(Data to process begins)

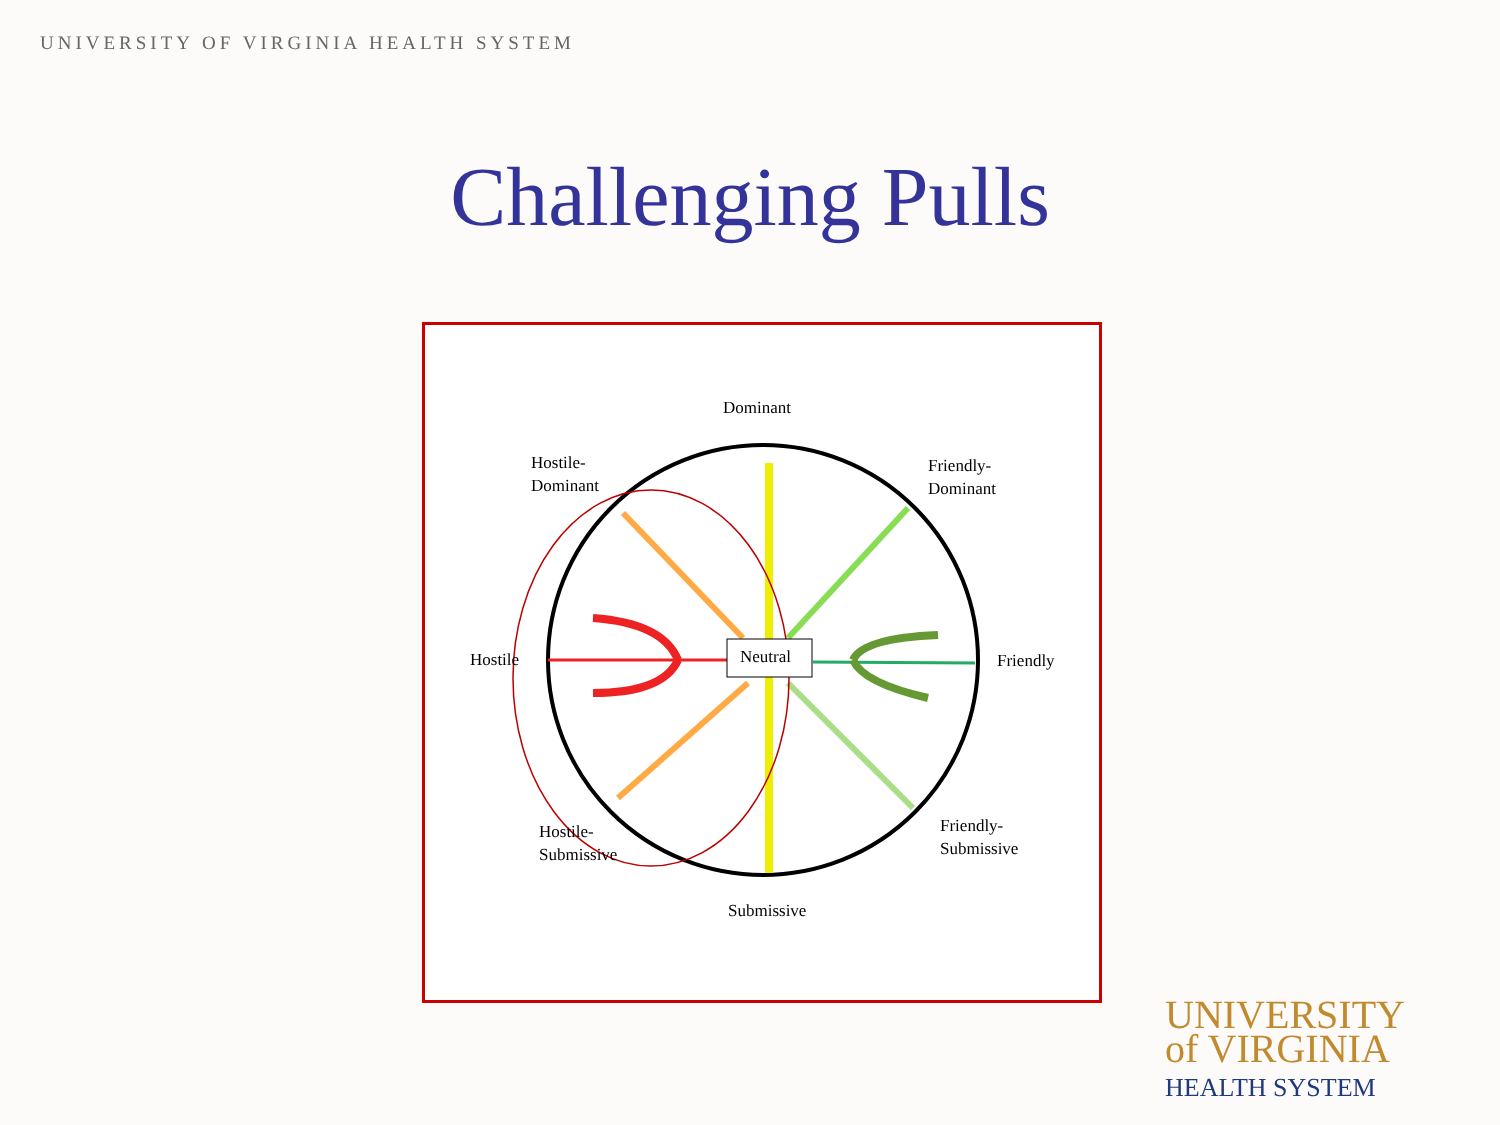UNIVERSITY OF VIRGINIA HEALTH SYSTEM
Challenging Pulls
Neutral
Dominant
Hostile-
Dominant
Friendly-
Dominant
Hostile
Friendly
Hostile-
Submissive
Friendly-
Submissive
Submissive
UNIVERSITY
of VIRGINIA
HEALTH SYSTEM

(Data to process ends)

- Problem details
Are you able to set down all the lines above exactly, without any pictures?

- Solution below
UNIVERSITY OF VIRGINIA HEALTH SYSTEM
Challenging Pulls
Neutral
Dominant
Hostile-
Dominant
Friendly-
Dominant
Hostile
Friendly
Hostile-
Submissive
Friendly-
Submissive
Submissive
UNIVERSITY
of VIRGINIA
HEALTH SYSTEM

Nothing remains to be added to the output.